不材而寿乃生瘿,几死散人与木等。初但一粟渐如樱,隆起盥颒动为梗。
爱我誉之为肉珠,證以黄檗额发炯。珠名则美疣实赘,坐大谁能摘梅杏?
养痈不割且自溃,毒螫内侵恐成眚。饰巾待尽年复年,卒累医师试锋颖。
忍痛须臾古恒有,苟全斯世已过幸。愤甚或察贾逵忠,斫取要异杜预颈。
天庭顿豁障碍去,还我本来镜中影。寸肤亦是遗体馀,齿发并收共一皿。
四月二十日这天,我割掉了额头的肿瘤。
我这无用之人却活得长久,才长出这个瘤子,几乎死去,像散木一样卑微。起初它只像一粒米,渐渐大如樱桃,在额头隆起,洗脸时都硌得难受。

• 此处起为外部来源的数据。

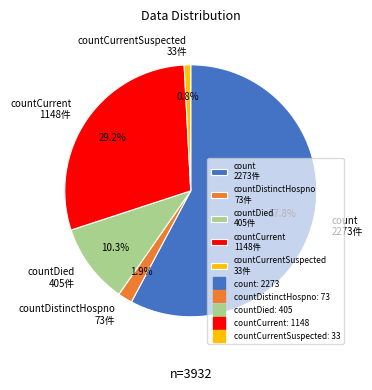

Between count 2273件 and countCurrent 1148件, which is larger?

count 2273件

爱我的人夸它是颗肉珍珠,用黄檗作比,衬得额发光亮。可名叫珍珠,其实是多余的疣赘,越长越大,谁能像摘梅杏一样轻松摘掉?
留着毒疮不割,它自己也会溃烂,只怕毒素内侵酿成祸患。我裹着头巾等了一年又一年,终究拖累医生动起刀锋。
短暂忍痛,自古常有,能在这世上勉强保全已是侥幸。愤懑到极时,或许能懂贾逵那样的忠心,但这一刀割取,却与杜预断颈不同。
额头顿时开阔,障碍尽去,镜中又映出我本来的模样。这一寸皮肤也是父母所遗的残存,和割下的牙齿头发一同收进皿中。